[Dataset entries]
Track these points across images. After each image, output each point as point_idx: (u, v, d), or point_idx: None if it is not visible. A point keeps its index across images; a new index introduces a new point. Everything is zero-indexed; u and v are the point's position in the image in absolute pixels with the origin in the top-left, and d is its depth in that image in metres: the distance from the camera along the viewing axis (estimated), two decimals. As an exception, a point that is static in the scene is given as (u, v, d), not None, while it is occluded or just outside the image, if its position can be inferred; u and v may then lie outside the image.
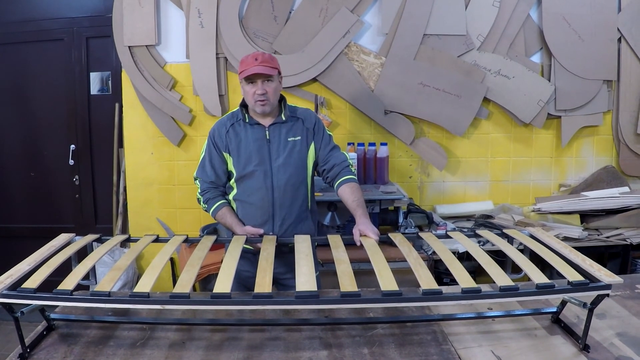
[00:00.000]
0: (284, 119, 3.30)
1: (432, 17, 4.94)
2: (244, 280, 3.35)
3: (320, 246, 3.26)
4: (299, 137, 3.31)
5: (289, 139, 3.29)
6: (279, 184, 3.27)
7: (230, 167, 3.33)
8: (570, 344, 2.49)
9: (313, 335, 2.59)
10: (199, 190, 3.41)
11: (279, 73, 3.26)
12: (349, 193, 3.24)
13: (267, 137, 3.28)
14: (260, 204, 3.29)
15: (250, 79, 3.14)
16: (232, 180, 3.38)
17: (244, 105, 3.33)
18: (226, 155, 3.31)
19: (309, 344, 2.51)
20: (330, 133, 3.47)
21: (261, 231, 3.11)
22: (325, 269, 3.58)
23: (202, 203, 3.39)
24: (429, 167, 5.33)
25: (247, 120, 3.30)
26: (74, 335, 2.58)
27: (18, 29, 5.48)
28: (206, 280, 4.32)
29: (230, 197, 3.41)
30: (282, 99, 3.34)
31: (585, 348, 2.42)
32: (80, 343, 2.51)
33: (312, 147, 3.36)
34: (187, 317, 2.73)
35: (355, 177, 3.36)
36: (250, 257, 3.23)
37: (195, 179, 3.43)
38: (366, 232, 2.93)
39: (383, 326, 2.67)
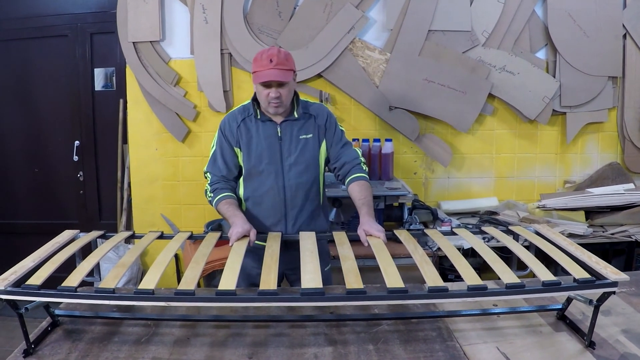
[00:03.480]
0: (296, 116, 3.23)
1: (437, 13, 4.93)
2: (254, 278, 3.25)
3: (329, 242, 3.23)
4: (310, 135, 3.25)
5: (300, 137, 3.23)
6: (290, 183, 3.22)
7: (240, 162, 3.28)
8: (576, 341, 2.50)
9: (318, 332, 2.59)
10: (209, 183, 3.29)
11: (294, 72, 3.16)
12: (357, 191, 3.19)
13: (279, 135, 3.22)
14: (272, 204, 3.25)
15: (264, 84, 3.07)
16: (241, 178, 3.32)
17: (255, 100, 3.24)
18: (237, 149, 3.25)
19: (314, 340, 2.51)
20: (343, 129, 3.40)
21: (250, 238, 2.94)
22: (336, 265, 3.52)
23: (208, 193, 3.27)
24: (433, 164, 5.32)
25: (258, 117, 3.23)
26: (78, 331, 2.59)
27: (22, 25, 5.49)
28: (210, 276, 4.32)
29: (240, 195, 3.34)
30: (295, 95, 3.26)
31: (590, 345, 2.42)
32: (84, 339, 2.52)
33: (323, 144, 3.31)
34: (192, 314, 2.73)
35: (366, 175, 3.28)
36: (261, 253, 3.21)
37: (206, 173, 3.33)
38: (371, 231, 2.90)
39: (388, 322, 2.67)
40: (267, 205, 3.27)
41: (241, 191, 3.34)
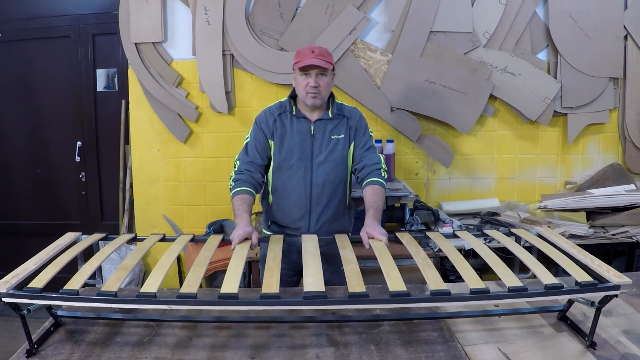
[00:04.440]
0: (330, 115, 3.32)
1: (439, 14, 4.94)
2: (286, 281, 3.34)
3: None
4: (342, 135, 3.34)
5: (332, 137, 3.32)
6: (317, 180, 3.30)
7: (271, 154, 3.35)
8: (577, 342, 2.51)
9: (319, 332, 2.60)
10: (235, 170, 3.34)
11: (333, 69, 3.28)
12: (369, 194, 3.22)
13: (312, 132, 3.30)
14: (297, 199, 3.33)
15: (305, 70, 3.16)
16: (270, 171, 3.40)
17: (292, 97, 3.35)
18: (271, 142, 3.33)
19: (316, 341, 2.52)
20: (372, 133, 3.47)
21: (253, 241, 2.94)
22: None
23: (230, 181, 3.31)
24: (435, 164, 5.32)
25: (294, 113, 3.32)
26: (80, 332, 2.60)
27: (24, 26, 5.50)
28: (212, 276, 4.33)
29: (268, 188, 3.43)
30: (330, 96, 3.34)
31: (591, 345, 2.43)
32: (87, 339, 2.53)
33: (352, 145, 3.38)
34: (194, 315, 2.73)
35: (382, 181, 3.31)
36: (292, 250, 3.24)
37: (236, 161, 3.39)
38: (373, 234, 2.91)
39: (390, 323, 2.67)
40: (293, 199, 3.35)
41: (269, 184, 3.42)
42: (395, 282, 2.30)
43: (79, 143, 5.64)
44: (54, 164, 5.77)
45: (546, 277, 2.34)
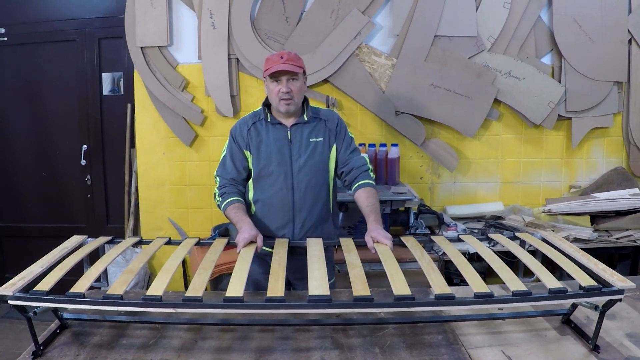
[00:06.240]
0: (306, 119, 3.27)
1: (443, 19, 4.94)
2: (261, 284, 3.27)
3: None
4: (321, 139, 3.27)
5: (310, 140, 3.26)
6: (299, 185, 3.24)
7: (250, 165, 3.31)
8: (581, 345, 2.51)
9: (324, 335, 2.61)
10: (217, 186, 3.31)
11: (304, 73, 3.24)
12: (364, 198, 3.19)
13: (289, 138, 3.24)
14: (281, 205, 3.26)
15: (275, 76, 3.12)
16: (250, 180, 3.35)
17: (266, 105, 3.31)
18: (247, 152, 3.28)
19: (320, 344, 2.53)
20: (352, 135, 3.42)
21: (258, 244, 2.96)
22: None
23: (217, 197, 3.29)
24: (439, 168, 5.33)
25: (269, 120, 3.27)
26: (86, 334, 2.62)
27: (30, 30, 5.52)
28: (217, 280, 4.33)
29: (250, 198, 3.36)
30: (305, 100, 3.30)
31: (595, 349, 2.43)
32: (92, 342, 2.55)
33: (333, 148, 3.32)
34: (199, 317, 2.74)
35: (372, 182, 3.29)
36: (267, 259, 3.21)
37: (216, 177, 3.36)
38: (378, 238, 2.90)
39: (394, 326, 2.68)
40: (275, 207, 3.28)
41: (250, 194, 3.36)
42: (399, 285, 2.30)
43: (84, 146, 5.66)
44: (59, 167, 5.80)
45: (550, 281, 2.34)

WHAT THE TASK REQUIRES
The answer should consist only of the lines above from the one with "33: (312, 147, 3.36)" through the one with "21: (250, 238, 2.94)", repeated exactly, with no pictures among them.

EXERCISE SOLUTION
33: (312, 147, 3.36)
34: (187, 317, 2.73)
35: (355, 177, 3.36)
36: (250, 257, 3.23)
37: (195, 179, 3.43)
38: (366, 232, 2.93)
39: (383, 326, 2.67)
[00:03.480]
0: (296, 116, 3.23)
1: (437, 13, 4.93)
2: (254, 278, 3.25)
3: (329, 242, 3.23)
4: (310, 135, 3.25)
5: (300, 137, 3.23)
6: (290, 183, 3.22)
7: (240, 162, 3.28)
8: (576, 341, 2.50)
9: (318, 332, 2.59)
10: (209, 183, 3.29)
11: (294, 72, 3.16)
12: (357, 191, 3.19)
13: (279, 135, 3.22)
14: (272, 204, 3.25)
15: (264, 84, 3.07)
16: (241, 178, 3.32)
17: (255, 100, 3.24)
18: (237, 149, 3.25)
19: (314, 340, 2.51)
20: (343, 129, 3.40)
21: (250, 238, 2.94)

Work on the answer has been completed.